Per l'Italia, il calo riguarda soprattutto le mete balneari più battute: le coste adriatiche e ioniche, le isole. Ma il Molise, che non ha mai fatto parte del circuito del turismo di massa, viene colpito in modo diverso. Qui la stagione estiva si regge su un numero limitato di turisti italiani e di nicchia: famiglie di ex emigrati che tornano al paese, appassionati di trekking e di enogastronomia, e qualche straniero curioso.
La stampa estera ha più volte descritto il Molise come 'la regione che non esiste', un cliché che i molisani hanno imparato a usare come ironica difesa. Ma per chi cerca di promuovere il turismo locale – con le riserve naturali, i borghi medievali, i tratturi, le minoranze albanesi e croate – l'idea che i visitatori scelgano le coste norvegesi piuttosto che le spiagge di Termoli è un duro colpo.
The Local Italy cita esperti che mettono in guardia: se le ondate di calore diventano la norma, il turismo mediterraneo dovrà ripensarsi, puntando su escursioni in montagna, turismo culturale in luoghi freschi e offerte nelle ore più miti. Il Molise ha tutte queste carte in teoria – l'Appennino molisano, il Matese, i borghi a quota mille metri – ma manca di collegamenti e promozione per capitalizzarle.
Un reportage della Deutsche Welle dello scorso anno (non in questo telegrafo) descriveva il tentativo di alcuni comuni molisani di attrarre turisti con offerte di 'case a un euro', ma sottolineava la difficoltà di competere con regioni meglio collegate. La nuova tendenza delle 'coolcations' potrebbe essere un'opportunità per l'entroterra montano del Molise, se le infrastrutture lo permetteranno. Ma al momento, la strada è in salita.
Per il Molise, il danno è doppio: non solo si perdono i turisti della costa, ma anche quei pochi visitatori che sceglievano l'entroterra per il suo clima più fresco rispetto alle città d'arte affollate rischiano di rivolgersi altrove. 'Il turismo in Molise è sempre stato una promessa più che una realtà', ha scritto un corrispondente del Guardian in un reportage del 2024 (non in questo telegrafo). 'Ora anche quella promessa svanisce con il caldo.'
L'assenza di un aeroporto internazionale e i collegamenti ferroviari lenti rendono il Molise poco accessibile per i turisti stranieri. Chi arriva lo fa spesso in auto, spinto dal passaparola o dalla ricerca di autenticità. Ma se l'autenticità significa temperature da record, forse anche i più avventurosi ci penseranno due volte.

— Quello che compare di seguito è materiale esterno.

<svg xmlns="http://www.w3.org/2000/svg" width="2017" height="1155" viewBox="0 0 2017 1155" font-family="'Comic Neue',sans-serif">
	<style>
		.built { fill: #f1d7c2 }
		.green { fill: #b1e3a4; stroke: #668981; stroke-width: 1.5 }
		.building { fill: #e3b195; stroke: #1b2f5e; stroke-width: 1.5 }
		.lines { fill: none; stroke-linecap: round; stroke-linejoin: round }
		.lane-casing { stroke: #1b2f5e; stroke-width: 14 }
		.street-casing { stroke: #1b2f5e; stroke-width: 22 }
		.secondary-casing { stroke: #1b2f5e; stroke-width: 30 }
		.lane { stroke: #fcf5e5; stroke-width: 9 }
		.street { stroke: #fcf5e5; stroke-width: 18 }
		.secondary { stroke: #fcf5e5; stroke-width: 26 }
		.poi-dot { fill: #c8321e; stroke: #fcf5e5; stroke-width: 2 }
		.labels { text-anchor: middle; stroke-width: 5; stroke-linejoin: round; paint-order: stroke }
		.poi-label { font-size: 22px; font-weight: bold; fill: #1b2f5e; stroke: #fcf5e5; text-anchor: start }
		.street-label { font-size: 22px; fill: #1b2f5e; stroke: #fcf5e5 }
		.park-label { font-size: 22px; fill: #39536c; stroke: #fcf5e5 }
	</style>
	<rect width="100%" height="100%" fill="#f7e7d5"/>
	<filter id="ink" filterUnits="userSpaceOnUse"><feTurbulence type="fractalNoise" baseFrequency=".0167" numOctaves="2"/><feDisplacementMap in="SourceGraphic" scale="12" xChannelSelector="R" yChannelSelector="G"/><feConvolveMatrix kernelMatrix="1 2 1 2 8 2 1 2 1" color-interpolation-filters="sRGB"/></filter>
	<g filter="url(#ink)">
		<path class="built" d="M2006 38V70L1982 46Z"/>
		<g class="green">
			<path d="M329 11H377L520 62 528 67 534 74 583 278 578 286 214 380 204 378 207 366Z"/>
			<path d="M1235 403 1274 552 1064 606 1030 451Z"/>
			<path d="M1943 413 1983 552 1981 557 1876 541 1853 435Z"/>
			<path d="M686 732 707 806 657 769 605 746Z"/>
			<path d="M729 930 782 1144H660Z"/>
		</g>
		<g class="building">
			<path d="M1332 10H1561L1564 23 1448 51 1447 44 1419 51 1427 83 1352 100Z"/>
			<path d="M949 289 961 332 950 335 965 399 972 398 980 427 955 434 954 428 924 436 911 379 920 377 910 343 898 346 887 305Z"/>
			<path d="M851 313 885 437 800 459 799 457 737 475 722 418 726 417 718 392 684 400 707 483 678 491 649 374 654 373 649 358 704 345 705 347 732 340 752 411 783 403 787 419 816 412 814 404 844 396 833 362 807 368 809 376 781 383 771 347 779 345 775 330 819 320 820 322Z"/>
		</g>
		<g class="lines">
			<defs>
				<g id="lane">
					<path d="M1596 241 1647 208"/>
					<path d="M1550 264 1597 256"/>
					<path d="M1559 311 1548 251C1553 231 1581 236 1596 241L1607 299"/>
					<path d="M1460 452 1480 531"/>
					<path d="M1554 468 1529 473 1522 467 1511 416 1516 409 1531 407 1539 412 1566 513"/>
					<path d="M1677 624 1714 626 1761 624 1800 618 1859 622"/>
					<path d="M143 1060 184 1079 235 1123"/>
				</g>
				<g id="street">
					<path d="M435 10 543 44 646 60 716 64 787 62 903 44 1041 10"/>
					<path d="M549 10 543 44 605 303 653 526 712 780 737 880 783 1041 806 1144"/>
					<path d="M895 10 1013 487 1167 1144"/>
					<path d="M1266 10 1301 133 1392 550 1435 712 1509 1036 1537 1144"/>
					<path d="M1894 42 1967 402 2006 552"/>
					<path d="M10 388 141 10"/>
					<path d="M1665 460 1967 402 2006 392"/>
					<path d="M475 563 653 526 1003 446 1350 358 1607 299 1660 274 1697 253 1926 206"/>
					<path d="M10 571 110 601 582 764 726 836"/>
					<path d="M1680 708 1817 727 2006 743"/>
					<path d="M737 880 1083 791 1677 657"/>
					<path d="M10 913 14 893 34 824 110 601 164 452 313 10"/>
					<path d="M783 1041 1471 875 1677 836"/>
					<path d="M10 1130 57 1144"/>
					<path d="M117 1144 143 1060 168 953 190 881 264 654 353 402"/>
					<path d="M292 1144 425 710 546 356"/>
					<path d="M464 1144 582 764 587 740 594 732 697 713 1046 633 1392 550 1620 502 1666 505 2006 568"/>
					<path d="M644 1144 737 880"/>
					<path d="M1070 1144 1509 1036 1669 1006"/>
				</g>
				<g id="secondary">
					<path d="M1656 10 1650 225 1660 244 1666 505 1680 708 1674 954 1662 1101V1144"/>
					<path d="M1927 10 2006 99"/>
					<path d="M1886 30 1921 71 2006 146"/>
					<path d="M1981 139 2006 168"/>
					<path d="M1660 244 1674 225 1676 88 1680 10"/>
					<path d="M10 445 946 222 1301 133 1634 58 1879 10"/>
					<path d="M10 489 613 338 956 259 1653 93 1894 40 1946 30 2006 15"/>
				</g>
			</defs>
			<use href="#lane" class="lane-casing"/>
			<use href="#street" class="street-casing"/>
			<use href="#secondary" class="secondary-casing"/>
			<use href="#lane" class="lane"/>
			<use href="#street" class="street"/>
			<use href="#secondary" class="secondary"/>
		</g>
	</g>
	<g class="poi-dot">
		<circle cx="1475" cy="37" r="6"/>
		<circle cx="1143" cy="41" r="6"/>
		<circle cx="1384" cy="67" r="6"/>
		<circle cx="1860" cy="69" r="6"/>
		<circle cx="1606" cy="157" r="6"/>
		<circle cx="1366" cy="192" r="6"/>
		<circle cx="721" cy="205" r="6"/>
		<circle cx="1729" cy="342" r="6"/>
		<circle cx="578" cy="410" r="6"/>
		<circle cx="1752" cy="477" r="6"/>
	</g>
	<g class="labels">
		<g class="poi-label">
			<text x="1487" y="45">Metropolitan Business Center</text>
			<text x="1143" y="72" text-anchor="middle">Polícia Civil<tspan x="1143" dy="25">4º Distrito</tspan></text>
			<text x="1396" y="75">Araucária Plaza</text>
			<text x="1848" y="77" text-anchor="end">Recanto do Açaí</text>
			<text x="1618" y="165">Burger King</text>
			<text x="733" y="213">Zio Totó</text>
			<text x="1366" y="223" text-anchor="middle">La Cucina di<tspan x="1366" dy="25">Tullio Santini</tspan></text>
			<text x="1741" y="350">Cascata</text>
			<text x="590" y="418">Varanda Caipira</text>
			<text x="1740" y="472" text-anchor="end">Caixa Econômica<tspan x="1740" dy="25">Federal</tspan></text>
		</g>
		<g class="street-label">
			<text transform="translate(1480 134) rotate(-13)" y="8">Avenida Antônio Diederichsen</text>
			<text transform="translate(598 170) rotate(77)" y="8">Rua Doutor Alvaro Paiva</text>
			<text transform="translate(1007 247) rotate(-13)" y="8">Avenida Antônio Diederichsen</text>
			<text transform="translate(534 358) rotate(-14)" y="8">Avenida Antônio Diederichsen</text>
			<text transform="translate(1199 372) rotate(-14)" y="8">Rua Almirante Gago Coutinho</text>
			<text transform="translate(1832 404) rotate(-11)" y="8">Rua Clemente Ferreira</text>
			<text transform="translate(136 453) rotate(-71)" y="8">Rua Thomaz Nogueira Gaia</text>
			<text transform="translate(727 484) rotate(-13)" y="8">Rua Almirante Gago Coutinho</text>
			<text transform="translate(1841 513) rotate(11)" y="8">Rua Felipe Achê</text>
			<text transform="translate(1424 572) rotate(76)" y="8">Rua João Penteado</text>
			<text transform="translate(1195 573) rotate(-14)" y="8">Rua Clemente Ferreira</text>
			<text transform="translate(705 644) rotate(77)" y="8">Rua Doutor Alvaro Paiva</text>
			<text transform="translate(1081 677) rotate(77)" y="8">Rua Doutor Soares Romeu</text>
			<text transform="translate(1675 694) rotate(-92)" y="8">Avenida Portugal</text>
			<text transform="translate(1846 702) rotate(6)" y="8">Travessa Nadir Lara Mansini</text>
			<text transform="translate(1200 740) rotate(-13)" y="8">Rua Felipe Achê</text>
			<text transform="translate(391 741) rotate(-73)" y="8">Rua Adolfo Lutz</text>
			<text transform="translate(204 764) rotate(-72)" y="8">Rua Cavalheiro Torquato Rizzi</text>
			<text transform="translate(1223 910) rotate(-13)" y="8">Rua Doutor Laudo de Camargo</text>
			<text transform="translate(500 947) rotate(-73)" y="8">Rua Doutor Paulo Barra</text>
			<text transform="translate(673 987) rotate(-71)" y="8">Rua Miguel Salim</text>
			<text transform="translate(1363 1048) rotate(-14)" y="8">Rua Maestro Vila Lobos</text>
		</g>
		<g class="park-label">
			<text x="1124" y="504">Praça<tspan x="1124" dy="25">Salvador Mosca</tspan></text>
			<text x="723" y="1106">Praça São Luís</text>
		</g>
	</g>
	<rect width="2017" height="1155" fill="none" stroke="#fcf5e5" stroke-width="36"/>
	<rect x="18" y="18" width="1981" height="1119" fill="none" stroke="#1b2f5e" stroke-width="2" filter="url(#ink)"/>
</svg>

The Local Italy conclude l'articolo notando che il fenomeno potrebbe essere temporaneo, legato a un'estate particolarmente calda. Ma la tendenza di fondo è chiara: il cambiamento climatico sta riscrivendo la geografia turistica dell'Europa. Il Molise, che nella geografia turistica europea non è mai stato davvero un punto, rischia di diventare ancora più periferico.

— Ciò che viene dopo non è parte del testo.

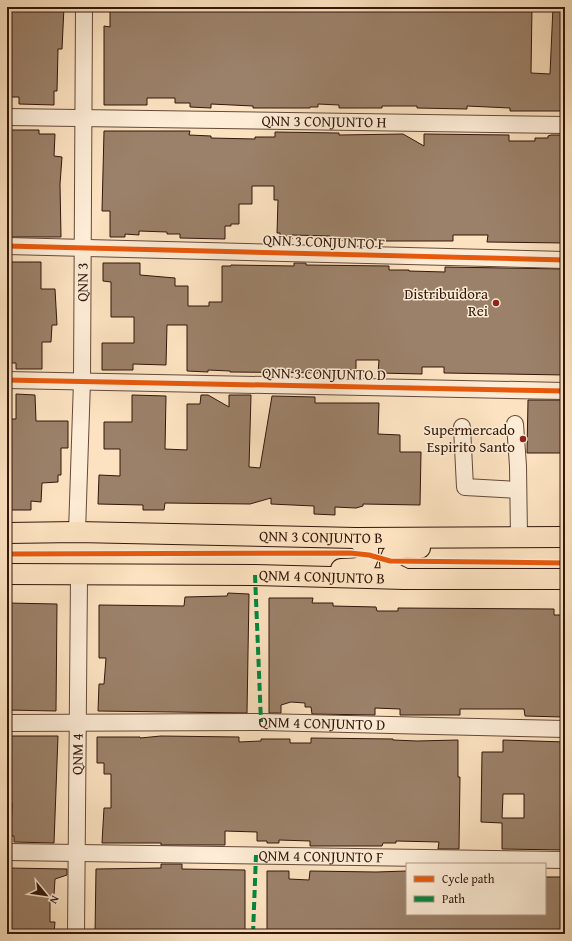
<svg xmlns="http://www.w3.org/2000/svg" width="572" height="941" font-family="'Gentium Book Plus',serif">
	<rect width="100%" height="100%" fill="#fce2c0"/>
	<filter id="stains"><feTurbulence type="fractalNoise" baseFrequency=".005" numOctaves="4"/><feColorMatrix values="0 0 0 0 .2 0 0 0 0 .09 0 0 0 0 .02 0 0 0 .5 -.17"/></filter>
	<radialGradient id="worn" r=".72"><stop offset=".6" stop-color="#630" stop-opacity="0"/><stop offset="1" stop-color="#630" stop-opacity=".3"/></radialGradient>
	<path fill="#9b8169" stroke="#32170b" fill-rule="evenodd" d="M7,7h57l-2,42h-4l-1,42h-3v14l-35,-1v-7h-8v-27h-4z
		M110,7h359l42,2v-2h21l-1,66 19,1 3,-67h12v104h-55v-3l-43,-2v3l-50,-1v-2h-35v2h-43v-3l-21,-1v3h-8v1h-57v-2l-42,-2v4l-21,-1v-4h-15v-5h-28v7h-43v-79l6,1z
		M8,130h31v4h16l-1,22 8,1 -2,27 1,53h-53l-1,-30z
		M104,131h86l-1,4 22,1v2l44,1v-2h20v-5l64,1v2l64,-1 21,12v-12l85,1v6h26v-3h13v-2l3,-1h14v108l-78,-1 1,-7h-35v6h-73v-1h-43l-7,-1v-3l-38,-1v4h-12v-6h-3l1,-33h-4v-14h-22v18h-13v20h-8v2h-6v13l-45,-1v-4h-13v-2l-28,-1v4l-14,-1v3h-15v-26h-8z
		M10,262h31v27h14l2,36h-5l-1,17h-9v27h-26v-6h-9v-64h2z
		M103,263h37v12l35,3v8h13v20h21v-4h13v-36h9v-1l63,1v-3h12v2l83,1v4h20v1l36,1v-5l120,2v106l-121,-2v-6h-22v7l-44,-1 1,-13h-23v10h-18l-2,3 -106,-1v-1l-22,-1v2l-21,-1v-46h-20l-1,40 -33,-1v6h-31v-27h32v-26h-23v-35l-8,-1z
		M16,394l19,1 1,26h32v27h-7v27h-3v7l-16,1 -1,19 -10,-1v9h-24v-91h9z
		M132,395l34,1 -1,53 22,1v-46h13l1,-9h7l21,12v-12h22l-2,72 11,1 12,-72 43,1v6h64l-1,31 22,1v17h21l-1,53 -57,-1v2l-7,2 -21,-1v8l-21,-1v-8l-43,-2v-6l-21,6 -85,-1 -1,7h-21v-5l-45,-1 1,-29 21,1v-27h-16v-27h28z
		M528,400h37v53h-38z
		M228,593l21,1 -2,119 -149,-2 1,-27h5l2,-26h-7v-53l85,1 1,-9 42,-1z
		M269,598h44l-1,5h21v3l43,1 1,4h21v-3l156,1v6h11v95l-3,1v6l-37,-1 -1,-7h-64v6h-60v-6l-25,-1v7l-63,-1 -1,-7h-6v-4l-14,-1 -10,3v8h-12z
		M7,603l50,1 -1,107 -49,-1z
		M7,736h51l-4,107 -40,-1v-6h-3l1,-33h-5z
		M161,736l78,1v5l22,-1v-2h29v4h21v-5l82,1v1l24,1 41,-1v37h2l-1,72h-21l1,-7 -43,-1v2h-13l-1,3h-72v-5l-31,-1v3h-12v-2h-10v-9l-32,-1v14h-64v-2h-59l2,-35h7v-34h-7v-11h-7v-26h43v1z
		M503,740l62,2v108l-63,-1v-26l-21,-1 1,-70h21zM503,794h21v24h-22z
		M161,864h21v5l63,1v64h-150l1,-65 65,-1z
		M7,868l60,1v6l-12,4 -1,16 -4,7v20h5l-1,12h-47z
		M267,871h22v8l20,1 1,-9 66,1 31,-1v43h138v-37h20v57h-298z"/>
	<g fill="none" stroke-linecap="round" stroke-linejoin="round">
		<g stroke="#644a38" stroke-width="18">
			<g id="minor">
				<path id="s1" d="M7,117l558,8"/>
				<path d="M7,246l558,14"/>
				<path d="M7,380l558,11"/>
				<path d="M515,424l3,42 1,71"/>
				<path d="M462,427l3,60 53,3"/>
				<path id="s2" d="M77,532l5,-151 2,-374"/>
				<path id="s3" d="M7,723l254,-1 304,7"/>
				<path id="s4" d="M7,852l558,8"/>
				<path id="s5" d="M76,934l3,-359"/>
			</g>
		</g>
		<g stroke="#32170b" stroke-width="22">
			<g id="major">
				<path id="s6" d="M7,533l70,-1 279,6 209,-1"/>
				<path d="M341,569c17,0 29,0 27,-21l-12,-10"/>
				<path id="s7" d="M7,574l248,1 150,4h160"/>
				<path d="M405,579c-3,-2 -8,-4 -11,-6 -8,-8 -3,-23 7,-25 6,-1 13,0 19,0"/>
			</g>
		</g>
		<use href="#minor" stroke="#fdecd6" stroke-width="16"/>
		<use href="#major" stroke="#fce2c0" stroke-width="20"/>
		<path stroke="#00873e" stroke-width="4" stroke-dasharray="8 4" stroke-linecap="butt" d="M255,575l6,147
			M253,934l3,-79"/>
		<g stroke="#fdecd6" stroke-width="8">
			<path id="cycleway" d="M7,246l558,14
				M7,380l558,11
				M7,554l343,-1 19,2 21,6 175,2"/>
		</g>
		<use href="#cycleway" stroke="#e8590c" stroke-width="5"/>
	</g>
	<g fill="#8f2418" stroke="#fdecd6" stroke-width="1.5">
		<circle cx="496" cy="303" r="4"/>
		<circle cx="523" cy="439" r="4"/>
	</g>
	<g text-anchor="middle" stroke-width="3" stroke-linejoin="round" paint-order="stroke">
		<g font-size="15" fill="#32170b" stroke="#fdecd6">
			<text dy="5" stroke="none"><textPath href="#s1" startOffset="317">QNN 3 CONJUNTO H</textPath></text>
			<text transform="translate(324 242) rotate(2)" y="5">QNN 3 CONJUNTO F</text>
			<text dy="5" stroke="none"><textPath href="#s2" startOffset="250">QNN 3</textPath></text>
			<text transform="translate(324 374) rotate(1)" y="5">QNN 3 CONJUNTO D</text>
			<text dy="5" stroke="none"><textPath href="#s6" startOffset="314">QNN 3 CONJUNTO B</textPath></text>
			<text dy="5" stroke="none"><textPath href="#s7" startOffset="315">QNM 4 CONJUNTO B</textPath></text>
			<text dy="5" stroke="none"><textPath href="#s3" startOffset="315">QNM 4 CONJUNTO D</textPath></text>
			<text dy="5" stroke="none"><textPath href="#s5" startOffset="180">QNM 4</textPath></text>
			<text dy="5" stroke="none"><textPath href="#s4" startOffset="314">QNM 4 CONJUNTO F</textPath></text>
		</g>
		<g font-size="15" fill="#32170b" stroke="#fdecd6" text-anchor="end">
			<text x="488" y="299">Distribuidora<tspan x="488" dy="17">Rei</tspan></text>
			<text x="515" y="435">Supermercado<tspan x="515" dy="17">Espirito Santo</tspan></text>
		</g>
	</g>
	<rect width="572" height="941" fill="none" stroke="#fce2c0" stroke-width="24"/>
	<rect x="8" y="8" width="556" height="925" fill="none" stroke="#32170b" stroke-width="2"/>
	<rect x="12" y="12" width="548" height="917" fill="none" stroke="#32170b"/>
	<rect x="406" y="863" width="140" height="52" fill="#fdecd6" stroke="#ac9785"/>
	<rect x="414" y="876" width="20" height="6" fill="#e8590c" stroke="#ac9785"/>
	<text x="442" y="883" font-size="12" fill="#32170b">Cycle path</text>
	<rect x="414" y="896" width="20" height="6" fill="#00873e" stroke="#ac9785"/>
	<text x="442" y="903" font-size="12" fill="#32170b">Path</text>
	<g transform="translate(46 895) rotate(119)" stroke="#fdecd6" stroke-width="3" paint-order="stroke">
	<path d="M0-3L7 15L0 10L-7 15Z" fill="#32170b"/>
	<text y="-6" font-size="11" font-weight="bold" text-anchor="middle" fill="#32170b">N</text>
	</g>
	<rect width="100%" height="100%" filter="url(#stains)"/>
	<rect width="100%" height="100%" fill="url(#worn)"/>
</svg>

Campobasso, intanto, resta in attesa di sapere se l'ondata di calore si placherà prima del Ferragosto. Sulla costa, i pochi stabilimenti balneari di Termoli e Campomarino registrano presenze altalenanti. I gestori incrociano le dita, ma sanno che i turisti con l'ombrellone, quest'anno, preferiscono le spiagge della Danimarca.